Ellen Rössler hatte am Sonntagfrüh arg zu kämpfen, wie sie gesteht. Mit der frühen Uhrzeit und dem inneren Schweinehund: "Morgens alleine laufen, das ist echt ätzend und geht für mich eigentlich gar nicht." Dennoch raffte sie sich auf, schaffte die zehn Kilometer und gestand nach 1:03:35 Stunden: "Die Schnellste war ich damit nicht!"
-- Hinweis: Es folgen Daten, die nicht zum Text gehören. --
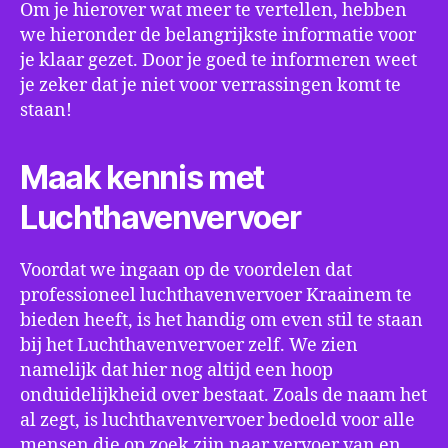
Om je hierover wat meer te vertellen, hebben
we hieronder de belangrijkste informatie voor
je klaar gezet. Door je goed te informeren weet
je zeker dat je niet voor verrassingen komt te
staan!
Maak kennis met
Luchthavenvervoer
Voordat we ingaan op de voordelen dat
professioneel luchthavenvervoer Kraainem te
bieden heeft, is het handig om even stil te staan
bij het Luchthavenvervoer zelf. We zien
namelijk dat hier nog altijd een hoop
onduidelijkheid over bestaat. Zoals de naam het
al zegt, is luchthavenvervoer bedoeld voor alle
mensen die op zoek zijn naar vervoer van en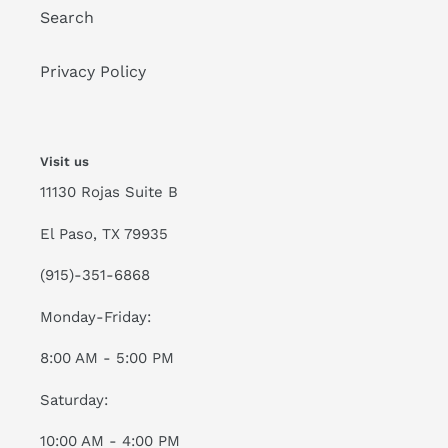
Search
Privacy Policy
Visit us
11130 Rojas Suite B
El Paso, TX 79935
(915)-351-6868
Monday-Friday:
8:00 AM - 5:00 PM
Saturday:
10:00 AM - 4:00 PM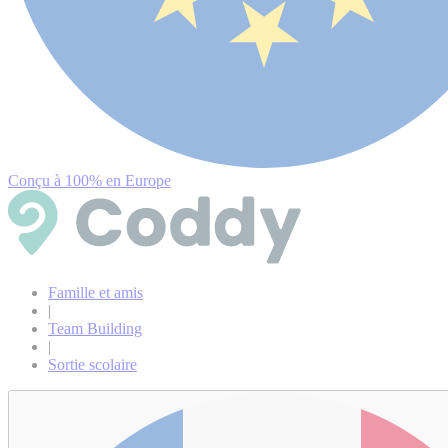
Conçu à 100% en Europe
Famille et amis
|
Team Building
|
Sortie scolaire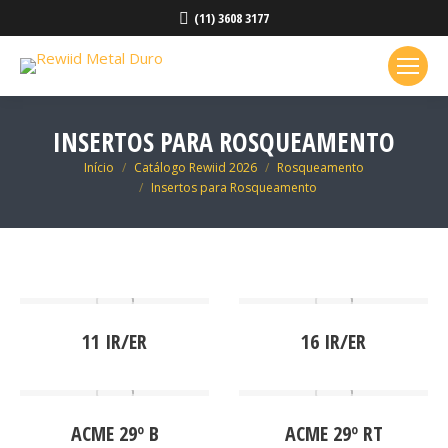
(11) 3608 3177
INSERTOS PARA ROSQUEAMENTO
Você está aqui:
Início
Catálogo Rewiid 2026
Rosqueamento
Insertos para Rosqueamento
11 IR/ER
16 IR/ER
ACME 29º B
ACME 29º RT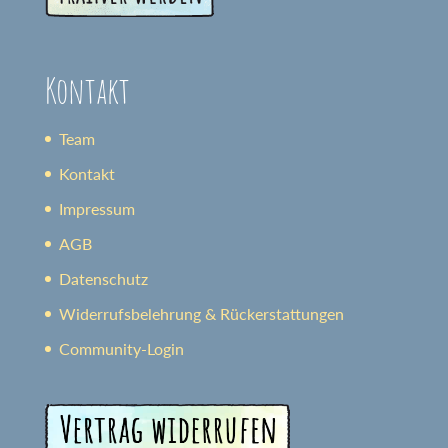
Kontakt
Team
Kontakt
Impressum
AGB
Datenschutz
Widerrufsbelehrung & Rückerstattungen
Community-Login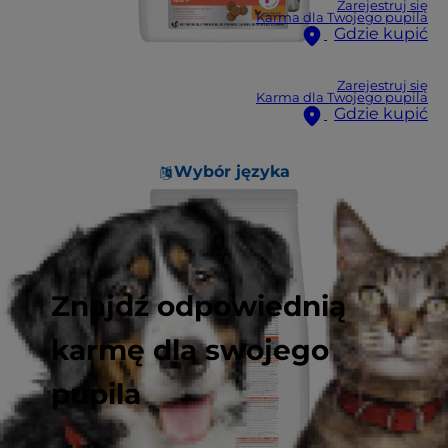
Zarejestruj się
Karma dla Twojego pupila
Gdzie kupić
Zarejestruj się
Karma dla Twojego pupila
Gdzie kupić
Wybór języka
Znajdź odpowiednią
karmę dla swojego
pupila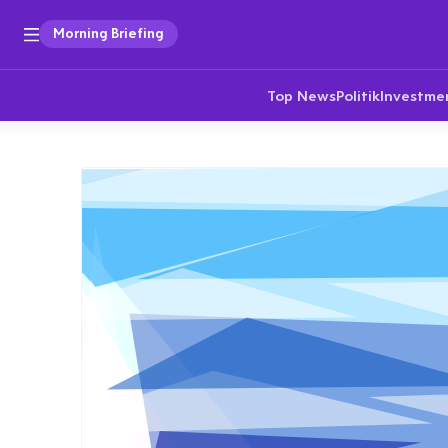
Morning Briefing
Top News
Politik
Investme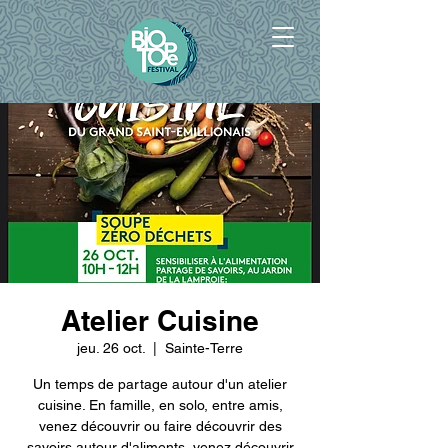
Atelier Cuisine
jeu. 26 oct.
  |  
Sainte-Terre
Un temps de partage autour d'un atelier
cuisine. En famille, en solo, entre amis,
venez découvrir ou faire découvrir des
savoirs autour d'aliments, venez découvrir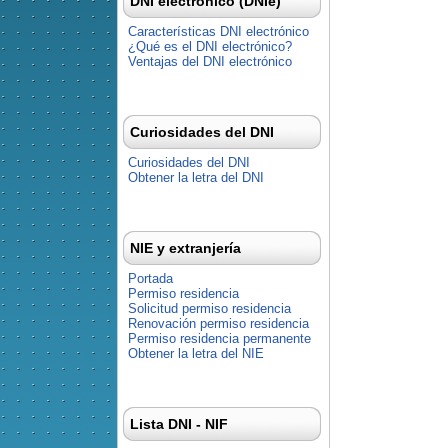
DNI electrónico (DNIe)
Características DNI electrónico
¿Qué es el DNI electrónico?
Ventajas del DNI electrónico
Curiosidades del DNI
Curiosidades del DNI
Obtener la letra del DNI
NIE y extranjería
Portada
Permiso residencia
Solicitud permiso residencia
Renovación permiso residencia
Permiso residencia permanente
Obtener la letra del NIE
Lista DNI - NIF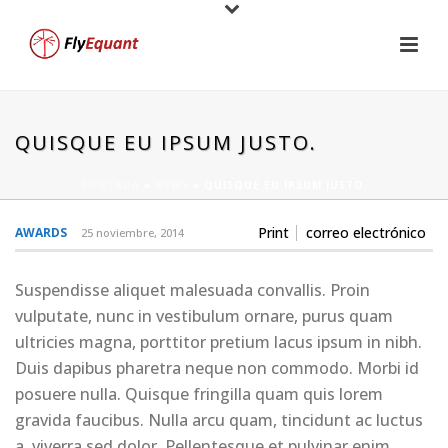
QUISQUE EU IPSUM JUSTO.
PORTADA
»
NEWS
»
QUISQUE EU IPSUM JUSTO.
Print
correo electrónico
AWARDS
25 noviembre, 2014
Suspendisse aliquet malesuada convallis. Proin
vulputate, nunc in vestibulum ornare, purus quam
ultricies magna, porttitor pretium lacus ipsum in nibh.
Duis dapibus pharetra neque non commodo. Morbi id
posuere nulla. Quisque fringilla quam quis lorem
gravida faucibus. Nulla arcu quam, tincidunt ac luctus
a, viverra sed dolor. Pellentesque et pulvinar enim.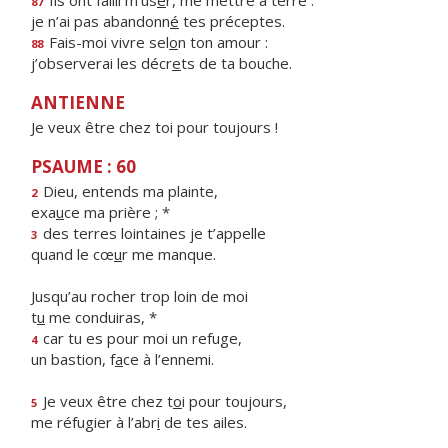
Ils ont failli m’us
e
r, me mettre à terre :
87
je n’ai pas abandonn
é
tes préceptes.
Fais-moi vivre sel
o
n ton amour :
88
j’observerai les décr
e
ts de ta bouche.
ANTIENNE
Je veux être chez toi pour toujours !
PSAUME : 60
Dieu, entends ma plainte,
2
exa
u
ce ma prière ; *
des terres lointaines je t’appelle
3
quand le cœ
u
r me manque.
Jusqu’au rocher trop loin de moi
t
u
me conduiras, *
car tu es pour moi un refuge,
4
un bastion, f
a
ce à l’ennemi.
Je veux être chez t
o
i pour toujours,
5
me réfugier à l’abr
i
de tes ailes.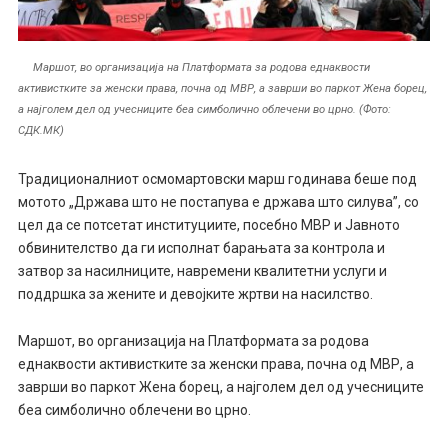
Маршот, во организација на Платформата за родова еднаквости
активистките за женски права, почна од МВР, а заврши во паркот Жена борец,
а најголем дел од учесниците беа симболично облечени во црно. (Фото:
СДК.МК)
Традиционалниот осмомартовски марш годинава беше под
мотото „Држава што не постапува е држава што силува”, со
цел да се потсетат институциите, посебно МВР и Јавното
обвинителство да ги исполнат барањата за контрола и
затвор за насилниците, навремени квалитетни услуги и
поддршка за жените и девојките жртви на насилство.
Маршот, во организација на Платформата за родова
еднаквости активистките за женски права, почна од МВР, а
заврши во паркот Жена борец, а најголем дел од учесниците
беа симболично облечени во црно.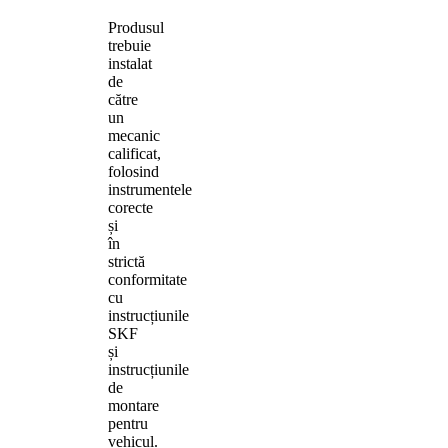
Produsul
trebuie
instalat
de
către
un
mecanic
calificat,
folosind
instrumentele
corecte
și
în
strictă
conformitate
cu
instrucțiunile
SKF
și
instrucțiunile
de
montare
pentru
vehicul.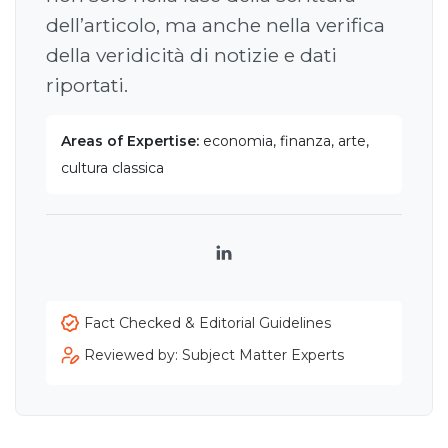
dell’articolo, ma anche nella verifica
della veridicità di notizie e dati
riportati.
Areas of Expertise:
economia, finanza, arte,
cultura classica
LinkedIn
Fact Checked & Editorial Guidelines
Reviewed by: Subject Matter Experts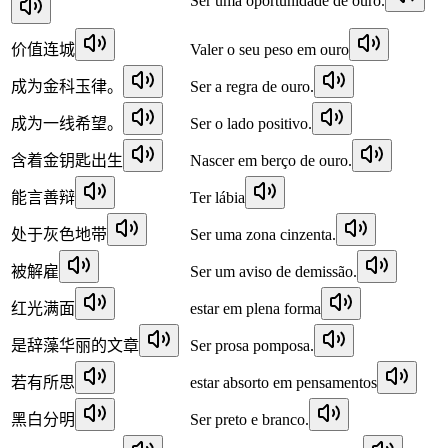
Ser uma oportunidade de ouro.
价值连城
Valer o seu peso em ouro
成为金科玉律。
Ser a regra de ouro.
成为一线希望。
Ser o lado positivo.
含着金钥匙出生
Nascer em berço de ouro.
能言善辩
Ter lábia
处于灰色地带
Ser uma zona cinzenta.
被解雇
Ser um aviso de demissão.
红光满面
estar em plena forma
是辞藻华丽的文章
Ser prosa pomposa.
若有所思
estar absorto em pensamentos
黑白分明
Ser preto e branco.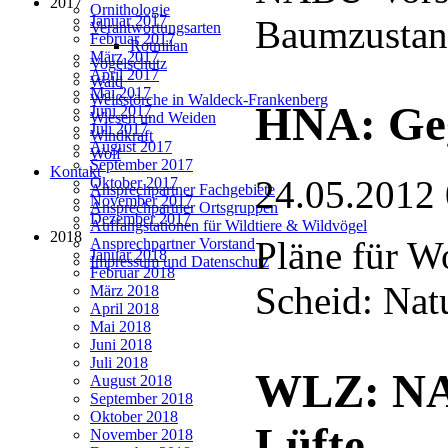
2017
Ornithologie
Januar 2017
Baumzusta
Verantwortungsarten
Februar 2017
Rotmilan
März 2017
Vogelschutz
April 2017
Wald
Mai 2017
Weißstörche in Waldeck-Frankenberg
HNA: Gege
Juni 2017
Wiesen und Weiden
Juli 2017
Windkraft
August 2017
Wolf
September 2017
Kontakt
24.05.2012
Oktober 2017
Ansprechpartner Fachgebiete
November 2017
Ansprechpartner Ortsgruppen
Dezember 2017
Auffangstationen für Wildtiere & Wildvögel
2018
Pläne für W
Ansprechpartner Vorstand
Januar 2018
Impressum und Datenschutz
Februar 2018
Scheid: Nat
März 2018
April 2018
Mai 2018
Juni 2018
Juli 2018
WLZ: NAB
August 2018
September 2018
Oktober 2018
Lüfte
November 2018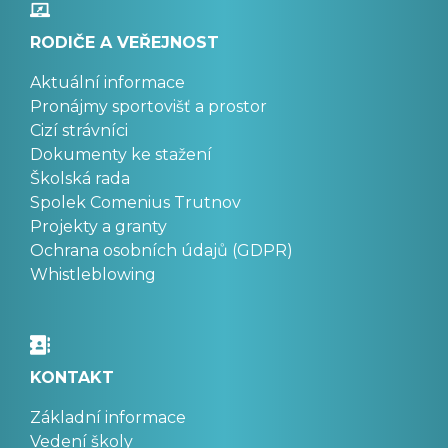
RODIČE A VEŘEJNOST
Aktuální informace
Pronájmy sportovišť a prostor
Cizí strávníci
Dokumenty ke stažení
Školská rada
Spolek Comenius Trutnov
Projekty a granty
Ochrana osobních údajů (GDPR)
Whistleblowing
KONTAKT
Základní informace
Vedení školy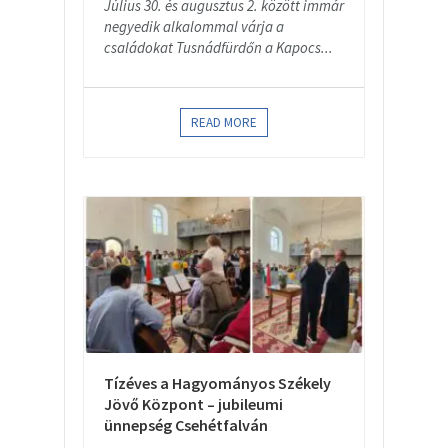
Július 30. és augusztus 2. között immár
negyedik alkalommal várja a
családokat Tusnádfürdőn a Kapocs...
READ MORE
Tízéves a Hagyományos Székely
Jövő Központ – jubileumi
ünnepség Csehétfalván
Diese Einheiten in der freien Natur und im heimischen Esszimmer lenken ab von der beklemmenden Situation. "Es fehlt einem so viel, gerade der Austausch mit anderen Menschen", gesteht Ellen Rössler. Der Kontakt muss vorläufig eben weiter über die sozialen Netzwerke stattfinden.

 

"Wackliger" Vereinslauf

 

Im Verein muss man ja auch weiter planen. Zehn Jahre lang hatte die SG den Brandbachlauf organisiert, doch den nahm man runter vom Kalender, vor allem, weil die externe Unterstützung zuletzt immer mehr ausgeblieben war, wie die Funktionärin berichtet. Heuer sollte ein "Sommer-Trail" die Traditionsveranstaltung ablösen. Geplant war dieser mit Strecken von zehn und 15 Kilometern Ende Juni.

Ob dann schon wieder Sportveranstaltungen stattfinden dürfen, steht in den Sternen. Gewiss ist jedoch: Die SG-Läufer und die Frankenjogger können dank Ellen Rössler im Fall der Fälle locker in der Hüfte bleiben.